Il tasso di disoccupazione
A luglio 2026, su base mensile, il calo delle persone in cerca di lavoro (-1,1%, pari a -17mila unità) coinvolge gli uomini e tutte le classi d’età a eccezione dei 35-49enni, tra i quali, come per le donne, il numero di disoccupati è in crescita.
A luglio, su base mensile, il numero degli occupati rimane stabile e si associa alla diminuzione dei disoccupati e degli inattivi. La stabilità degli occupati è sintesi dell’aumento tra gli uomini, i dipendenti permanenti, gli autonomi e i 35-49enni e del calo tra le donne, i dipendenti a termine e tutte le altre classi d’età.
Gli inattivi
La diminuzione degli inattivi tra i 15 e i 64 anni (-0,1%, pari a -17mila unità) riguarda soltanto gli uomini e i 35-49enni; nelle altre classi d’età il numero di inattivi è in crescita e tra le donne è sostanzialmente stabile. Il tasso di inattività rimane invariato al 32,8%. A luglio 2026, la crescita del numero di occupati rispetto a luglio 2025 (+1,3%, +307mila unità) interessa soprattutto gli over 50 (+364mila occupati in un anno) e gli under 25 (+96mila unità) mentre si registra un calo tra i 25 e i 34 anni (-79mila unità) e tra i 35 e i 49 (-152mila unità). Su base annua il tasso di occupazione aumenta di 0,8 punti. Rispetto a luglio 2025, diminuisce sia il numero di persone in cerca di lavoro (-0,9%, pari a -14mila unità) sia quello degli inattivi tra i 15 e i 64 anni (-2,5%, pari a -307mila unità).

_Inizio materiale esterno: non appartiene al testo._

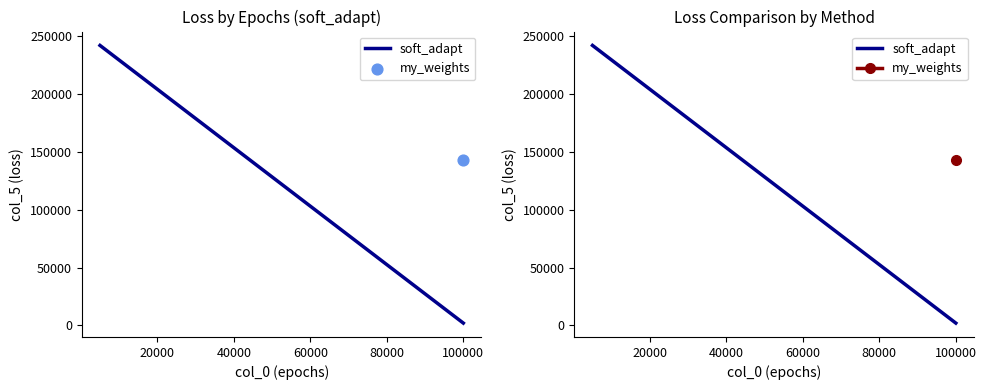

Approximately how many times larger is the value at 20000 compared to 0?

121.5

Calano i contratti a termine
La crescita dei dipendenti permanenti (16 milioni 583mila) e degli autonomi (5 milioni 301mila) è compensata dal calo dei dipendenti a termine (2 milioni 486mila). La crescita dell’occupazione rispetto a luglio 2025 (+307mila occupati in un anno) è sintesi dell’aumento dei dipendenti permanenti (+303mila) e degli autonomi (+85mila) e della diminuzione dei dipendenti a termine (-82mila). Su base mensile il tasso di occupazione e quello di inattività rimangono stabili al 63,2% e al 32,8%, rispettivamente, e il tasso di disoccupazione scende al 5,8%.